August saw surprise improvement in UK manufacturing
03 September 2012
The downturn in the UK manufacturing sector showed signs of easing during August, following a severe contraction in the previous month.
Graph courtesy of Markit/CIPS PMI
The seasonally adjusted Markit/CIPS Purchasing Manager’s Index (PMI) rose to 49.5, from 45.2 in July, a four-month high and only slightly below the 50.0 mark that separates expansion from contraction. Manufacturing production fell for the second successive month in August, albeit to a much lesser degree than in July. The decline in output was centred on the investment goods sector. Output rose solidly at consumer goods producers, while intermediate goods companies saw a marginal return to growth.
The main factor underlying the downturn in production during recent months has been weak market conditions. Although August saw inflows of new work hold broadly steady at July levels, this followed four consecutive months of contraction. The broad stagnation of new orders was still a marked improvement on the severe decline seen in the prior month as companies reported a modest increase in new work from domestic clients. The rate of decline in new export orders also eased sharply, despite weak demand from Europe.
Manufacturing employment rose slightly for the second successive month in August. Payroll numbers were increased at SMEs, but continued to fall at large-scale producers. Where an increase in employment was reported, this mainly reflected ongoing efforts to clear backlogs of work. Average input costs declined for the third month running during August, reflecting lower metal and plastic prices. There were also reports that weaker demand for raw materials and exchange rate factors had reduced the cost of certain inputs.
However, the rate of deflation eased sharply, mainly due to higher prices for oil and related byproducts. UK manufacturers continued to raise their average selling prices in August, reflecting efforts to recover some of the margin lost earlier in the year. Output charges have now increased throughout the past 34 months. However, the rate of inflation was only modest as strong competition and weak demand restricted the pricing power of a number of firms. August saw manufacturers maintain a preference for reduced holdings of both pre- and postproduction inventories. Purchasing activity was also scaled-back.
Lower demand for raw materials reduced the pressure on supplier capacity, leading to a further shortening of vendor delivery times. Improved lead times also reflected successful negotiations with suppliers.

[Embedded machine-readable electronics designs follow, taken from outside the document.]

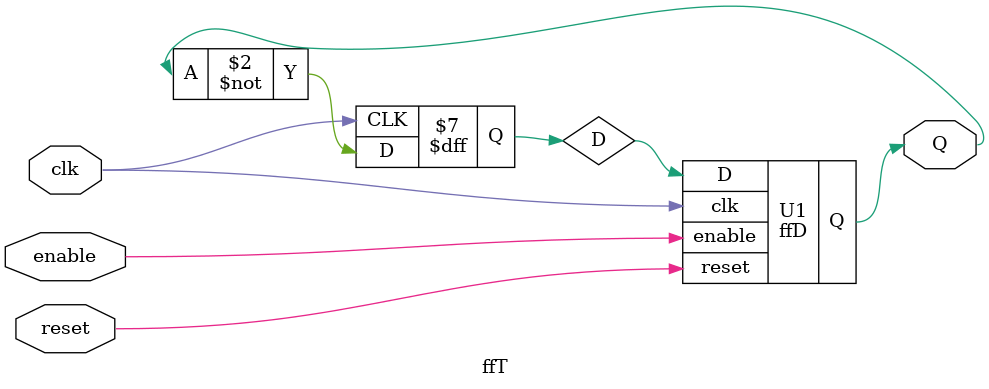
<source format=v>

module ffD(input clk, reset, enable, input D, output reg Q);

    always @(posedge clk, posedge reset) begin
      //Hacemos que el reset haga Q = 0
      if (reset) begin
        Q <= 0;
        end
      //Hacemos que el Enable funcione
      else if (enable) begin
        Q <= D;
        end
    end //Always
endmodule

module ffT (input clk, reset, enable, output wire Q);

  reg D;

      always @(posedge clk) begin
        //Hacemos que el valor se invierta
        D = ~Q;
      end
        ffD U1(clk, reset, enable, D, Q);



endmodule // ffT

</source>
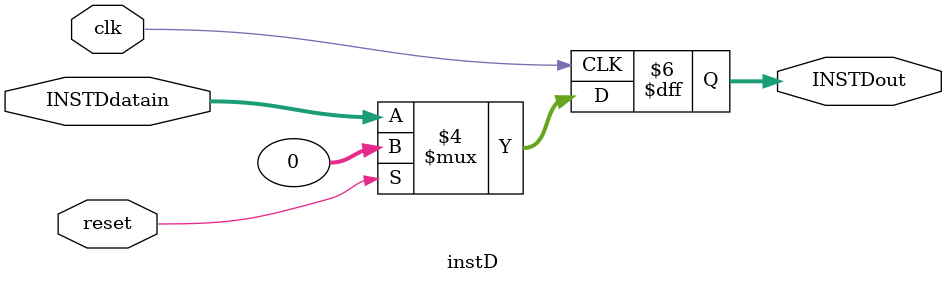
<source format=v>
module instD (
    input wire clk,           // Señal de reloj
    input wire reset,         // Señal de reinicio
    input wire [31:0] INSTDdatain, // Entrada de datos
    output reg [31:0] INSTDout
);

always @(negedge clk) begin
    if (reset == 1) begin
        INSTDout <= 32'b00000000000000000000000000000000;
    end
    else begin
        INSTDout <= INSTDdatain;
    end
end

endmodule
</source>
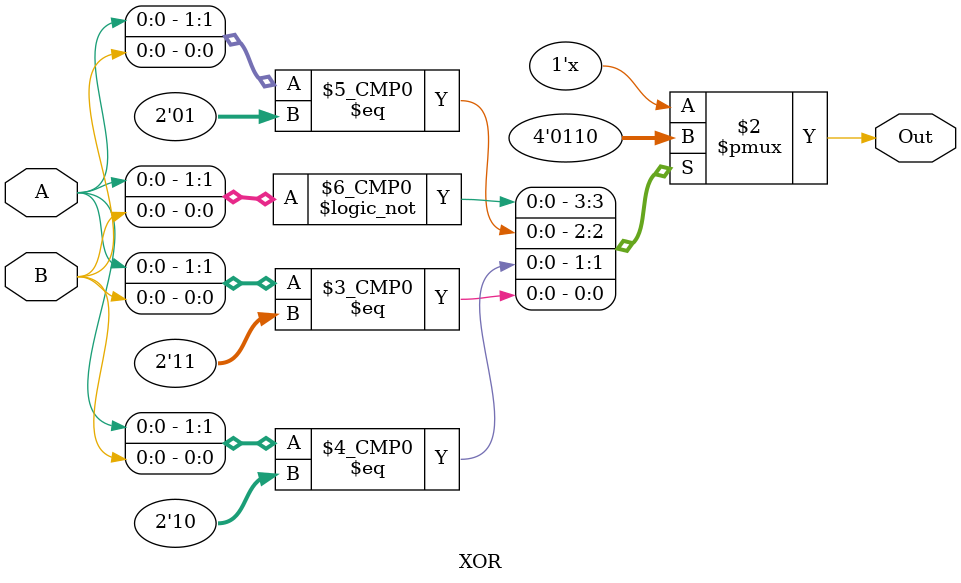
<source format=v>
`timescale 1ns / 1ps

module XOR(
        input A,
        input B,
        output Out
    );
    always @* begin
    case({A,B})
        2'b00: Out = 1'b0;
        2'b01: Out = 1'b1;
        2'b10: Out = 1'b1;
        2'b11: Out = 1'b0;
    endcase
    end
endmodule

</source>
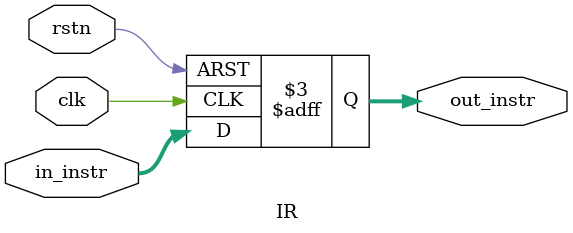
<source format=v>
module IR(in_instr, clk, rstn, out_instr);
  input [15:0] in_instr; //instruction from ROM
  input clk, rstn;
  
  output [15:0] out_instr; //output wire of 16-bit instruction
  reg [15:0] out_instr;

  always @(posedge clk or negedge rstn) //run on positive edge of every clock cycle
  begin
    if(!rstn)        //if reset == 0, reset registr value
      out_instr <= 0;
    else
      out_instr <= in_instr; //making memory
  end

endmodule

</source>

Commenting on today’s PMI data, Engineering Employers' Federation (EEF) chief economist, Lee Hopley said it was a better than expected outturn for manufacturing activity in August, but the sub-50 reading still signals contraction. "UK manufacturing is facing tough times as external demand looks fragile," she said. "However, with signs that some recruitment is still taking place amongst SMEs there is hope that companies have a bit more confidence about their medium term prospects. Taken together with another round of awful data from Europe, the outlook for export-focused manufacturers, and hopes of an export-led economic recovery, continue to look pretty challenging.”
Over the past quarter the UK’s manufacturers have seen some of the toughest trading conditions since the end of the recession, according to a survey released today (September 3) by the EEF and business advisers BDO LLP.
In response to EEF & BDO’s previous survey (6 June 2012) manufacturers had anticipated some softening in output and orders, but today’s survey showed a more marked weakening than expected across a range of indicators. The balance of responses on output over the past three months fell to its lowest level since 2009 Q4 and the orders balance was the weakest since 2010 Q1.
The survey clearly indicates that slower demand both at home and overseas is hitting order books, with responses on UK orders turning negative for the first time in ten quarters. And further analysis of our survey results suggests that the drop in export orders is not limited to sluggish demand in crisis-hit eurozone economies.
Lee Hopley says the weaker global outlook precipitated by the on-going economic challenges in Europe has clearly hit home in this latest survey. "Pockets of growth still remain in some sectors, but overall confidence appears to be draining away," she says. "The sharp drop in export balances over the past quarter is a particular concern given their importance to UK manufacturers and also our economy’s reliance on exports as a source of growth.
“However, some positive news can be taken from the improvement in the short term outlook and the continuing commitment to invest across manufacturing, as companies look to their competitiveness and market opportunities in the medium term.
“It’s encouraging to see that companies are not planning for a further deterioration in conditions as we head into the final months of the year. But, the risks of a more prolonged period of weak growth in global markets, which would continue to make economic rebalancing an uphill struggle, can’t be ruled out.”